Gautier’s focus is on quiet daily moments, even in extraordinary lives; her characters do not stand as emblems of a subculture but live and breathe as people. In “The Ease of Living,” the young teen Jason is sent down south to spend the summer with his grandfather after witnessing the double murder of his two best friends, and he is not happy about it. In “Pan Is Dead,” two half-siblings watch as the heroin-addicted father of the older one works his way back into their mother’s life; in “Dance for Me,” a girl on scholarship at a posh Manhattan school teaches white girls to dance in the bathroom in order to be invited to a party.
As teenagers in complicated circumstances, each of Gautier’s characters is pushed in many directions. To succeed may entail unforgiveable compromises, and to follow their desires may lead to catastrophe. Yet within these stories they exist and can be seen as they are, in the moment of choosing.

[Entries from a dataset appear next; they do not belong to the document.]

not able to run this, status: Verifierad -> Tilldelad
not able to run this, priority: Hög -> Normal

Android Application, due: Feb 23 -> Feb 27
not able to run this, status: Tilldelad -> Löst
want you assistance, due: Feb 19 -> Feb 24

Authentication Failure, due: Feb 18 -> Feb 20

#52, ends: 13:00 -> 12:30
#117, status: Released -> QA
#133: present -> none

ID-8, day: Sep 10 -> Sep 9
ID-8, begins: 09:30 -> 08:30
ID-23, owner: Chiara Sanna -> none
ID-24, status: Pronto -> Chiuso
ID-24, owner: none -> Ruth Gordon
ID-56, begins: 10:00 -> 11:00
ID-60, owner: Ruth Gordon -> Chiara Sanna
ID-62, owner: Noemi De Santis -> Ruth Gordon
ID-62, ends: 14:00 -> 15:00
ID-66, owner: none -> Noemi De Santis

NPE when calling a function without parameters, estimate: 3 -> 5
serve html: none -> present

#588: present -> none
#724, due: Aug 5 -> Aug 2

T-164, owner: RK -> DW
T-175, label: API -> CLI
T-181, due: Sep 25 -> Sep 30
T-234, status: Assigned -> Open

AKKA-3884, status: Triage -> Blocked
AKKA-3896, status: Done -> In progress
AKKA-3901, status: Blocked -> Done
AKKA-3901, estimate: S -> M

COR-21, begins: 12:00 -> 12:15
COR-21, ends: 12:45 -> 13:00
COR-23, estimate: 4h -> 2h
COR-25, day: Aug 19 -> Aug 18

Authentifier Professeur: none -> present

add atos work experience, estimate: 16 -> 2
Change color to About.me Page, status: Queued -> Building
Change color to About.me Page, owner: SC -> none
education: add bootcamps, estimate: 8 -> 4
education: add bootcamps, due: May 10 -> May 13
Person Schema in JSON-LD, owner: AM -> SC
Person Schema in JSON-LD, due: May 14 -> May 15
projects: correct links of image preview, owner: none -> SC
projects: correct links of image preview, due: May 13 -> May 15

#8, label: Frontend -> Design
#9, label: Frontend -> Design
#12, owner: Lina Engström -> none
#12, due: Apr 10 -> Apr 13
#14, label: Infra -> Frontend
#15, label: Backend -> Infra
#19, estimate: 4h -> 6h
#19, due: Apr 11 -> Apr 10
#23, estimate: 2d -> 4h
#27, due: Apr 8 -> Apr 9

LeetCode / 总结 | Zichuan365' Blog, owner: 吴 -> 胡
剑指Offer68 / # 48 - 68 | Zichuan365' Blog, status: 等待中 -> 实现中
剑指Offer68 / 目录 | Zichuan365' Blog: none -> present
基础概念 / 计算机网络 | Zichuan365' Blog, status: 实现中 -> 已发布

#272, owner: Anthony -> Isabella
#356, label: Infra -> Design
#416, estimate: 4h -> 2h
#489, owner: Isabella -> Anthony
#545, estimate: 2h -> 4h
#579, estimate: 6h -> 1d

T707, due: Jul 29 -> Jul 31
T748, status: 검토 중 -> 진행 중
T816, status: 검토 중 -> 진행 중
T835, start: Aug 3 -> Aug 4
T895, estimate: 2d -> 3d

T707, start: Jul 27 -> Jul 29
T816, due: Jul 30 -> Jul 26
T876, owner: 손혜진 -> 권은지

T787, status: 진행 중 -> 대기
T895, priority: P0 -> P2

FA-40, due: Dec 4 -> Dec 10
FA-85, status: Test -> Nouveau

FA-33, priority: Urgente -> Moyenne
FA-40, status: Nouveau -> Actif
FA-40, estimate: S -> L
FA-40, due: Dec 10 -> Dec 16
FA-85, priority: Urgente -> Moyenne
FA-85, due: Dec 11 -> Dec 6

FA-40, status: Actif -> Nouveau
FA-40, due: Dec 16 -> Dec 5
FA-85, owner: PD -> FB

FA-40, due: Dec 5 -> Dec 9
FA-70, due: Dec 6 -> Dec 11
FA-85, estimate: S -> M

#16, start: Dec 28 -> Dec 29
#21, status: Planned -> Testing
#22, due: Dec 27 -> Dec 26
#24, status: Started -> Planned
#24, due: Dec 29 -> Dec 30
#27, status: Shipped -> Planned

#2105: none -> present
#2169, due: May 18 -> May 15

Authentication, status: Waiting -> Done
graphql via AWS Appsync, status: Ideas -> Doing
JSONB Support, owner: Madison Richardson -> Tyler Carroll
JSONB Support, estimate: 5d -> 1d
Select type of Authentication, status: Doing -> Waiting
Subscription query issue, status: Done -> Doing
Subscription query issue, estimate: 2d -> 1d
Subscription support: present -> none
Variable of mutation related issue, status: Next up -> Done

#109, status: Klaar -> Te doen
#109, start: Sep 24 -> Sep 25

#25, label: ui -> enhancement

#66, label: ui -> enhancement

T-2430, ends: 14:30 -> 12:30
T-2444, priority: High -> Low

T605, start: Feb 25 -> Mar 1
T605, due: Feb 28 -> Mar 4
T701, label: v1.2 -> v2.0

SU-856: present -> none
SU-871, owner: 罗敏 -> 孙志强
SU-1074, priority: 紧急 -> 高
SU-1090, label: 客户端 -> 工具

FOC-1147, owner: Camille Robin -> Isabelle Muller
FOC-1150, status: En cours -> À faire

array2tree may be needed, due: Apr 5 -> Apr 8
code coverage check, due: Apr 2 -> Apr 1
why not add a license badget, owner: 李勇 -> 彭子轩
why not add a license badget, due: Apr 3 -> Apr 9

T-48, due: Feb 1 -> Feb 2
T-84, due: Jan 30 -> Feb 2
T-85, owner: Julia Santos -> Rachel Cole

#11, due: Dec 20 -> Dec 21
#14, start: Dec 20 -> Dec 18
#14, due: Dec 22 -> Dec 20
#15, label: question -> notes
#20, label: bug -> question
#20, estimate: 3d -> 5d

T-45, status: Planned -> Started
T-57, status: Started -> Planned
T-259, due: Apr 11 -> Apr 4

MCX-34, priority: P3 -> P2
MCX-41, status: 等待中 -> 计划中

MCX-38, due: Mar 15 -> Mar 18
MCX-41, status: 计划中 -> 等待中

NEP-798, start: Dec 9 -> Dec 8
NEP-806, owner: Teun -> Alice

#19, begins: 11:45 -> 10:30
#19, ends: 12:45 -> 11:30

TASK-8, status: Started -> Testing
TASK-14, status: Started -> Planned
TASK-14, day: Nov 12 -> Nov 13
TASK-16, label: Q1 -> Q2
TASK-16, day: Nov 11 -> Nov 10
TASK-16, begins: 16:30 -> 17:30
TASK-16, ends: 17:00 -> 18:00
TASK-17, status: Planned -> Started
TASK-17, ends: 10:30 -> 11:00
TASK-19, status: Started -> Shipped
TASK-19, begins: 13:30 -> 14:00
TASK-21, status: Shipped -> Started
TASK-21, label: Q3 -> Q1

“Despite its title, this is not a debut composed of rapid shocks and dangers, but a quieter accumulation of heartbreaking pressures.”—Foreword Reviews
PUBLISHERS WEEKLY
This year's winner of the Flannery O'Connor Award for Short Fiction is an earnest, straightforward collection of 10 tales set mostly in a poor black neighborhood in Brooklyn that carry a stiff social message. Single and teenage mothers, absent or drug-addicted dads, the token black girl on a scholarship at a fancy private school who gets invited to her classmates' party because she teaches them a dance in the bathroom: Gautier manages to give cookie-cutter characters some dimension. In "The Ease of Living," Jason, 16, is sent to his grandpa's in Tallahassee, Fla., for the summer after two of his Brooklyn pals are shot dead. But it's more punishment than vacation, as Jason and his grandfather must both overcome the preconceptions they hold about each other. Another 16-year-old, a single mom of an infant who won't stop crying, gets almost no help from the father, and never learned from her own mother what intimacy or bonding with a child really means. Gautier's aim is obvious and ultimately forced, and the bland prose can't elevate the book above a series of didactic moral lessons.